In the Flowers trials, Hallmon repeatedly swore that he hadn't been given anything in exchange for his testimony. So jurors didn't have to reckon with the question of how leniency offered for his own crimes might have affected his credibility.
Even so, they might not have cared. In an experiment a decade ago, University of Alabama psychologists presented mock jurors with transcripts from a trial with a confession witness. In some scenarios, the witness didn't say he had received a benefit for testifying. In others, he said he had — either money or a reduced sentence. The jurors' conviction rate was unchanged.
"Even though the witness ... had an enormous motivation to fabricate evidence ... jurors appeared to ignore this information and render verdicts that were not significantly different," Professor Jeffrey Neuschatz and his co-authors wrote in a 2007 paper.
It's clear that prosecutors in the Flowers case understood the potency of Hallmon's testimony. In closing arguments in Flowers' most recent trial, Evans' assistant district attorney Clyde Hill used Odell as his kicker.
After winding back through all the circumstantial details the state had presented, touting the "interlocking corroboration" of the route and the timeline and the ballistics, Hill arrived at Odell Hallmon. Judge Joseph Loper had already warned Hill that he'd run down the clock.

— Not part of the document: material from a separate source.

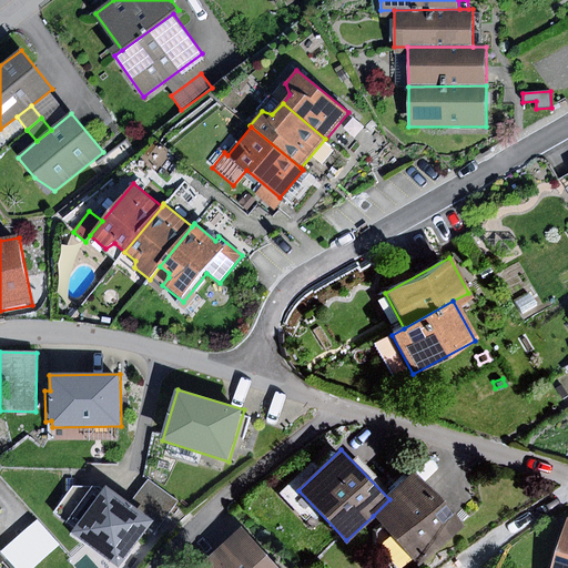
[(389,499),(373,516),(423,567),(466,527),(415,475),(389,499)]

But he had saved his best for last.
"Odell came and told you what Curtis said," Hill concluded. "Okay. My time is up."
As critical as Hallmon's testimony was to the prosecution, his recantation may be equally devastating.
Hallmon's on-the-record admission to "In the Dark" that what he said on the stand — from the fact that he'd been offered nothing in exchange for his testimony to Flowers' alleged confession — "was a lie" could lead an appeals court to throw out Flowers' conviction.
Flowers' lawyers have filed a post-conviction appeal on his behalf. One key question at this stage is whether there's new evidence that, had a jury heard it, might have changed the outcome of Flowers' last trial. It's possible that Hallmon's recantation will meet that standard.
If so, Doug Evans could face the prospect of trying Curtis Flowers a seventh time, without the aid of his key witness.
Odell Hallmon's first flip, from defense witness to state's witness, helped send Curtis Flowers to death row. His latest flip might just be the thing that gets Flowers out.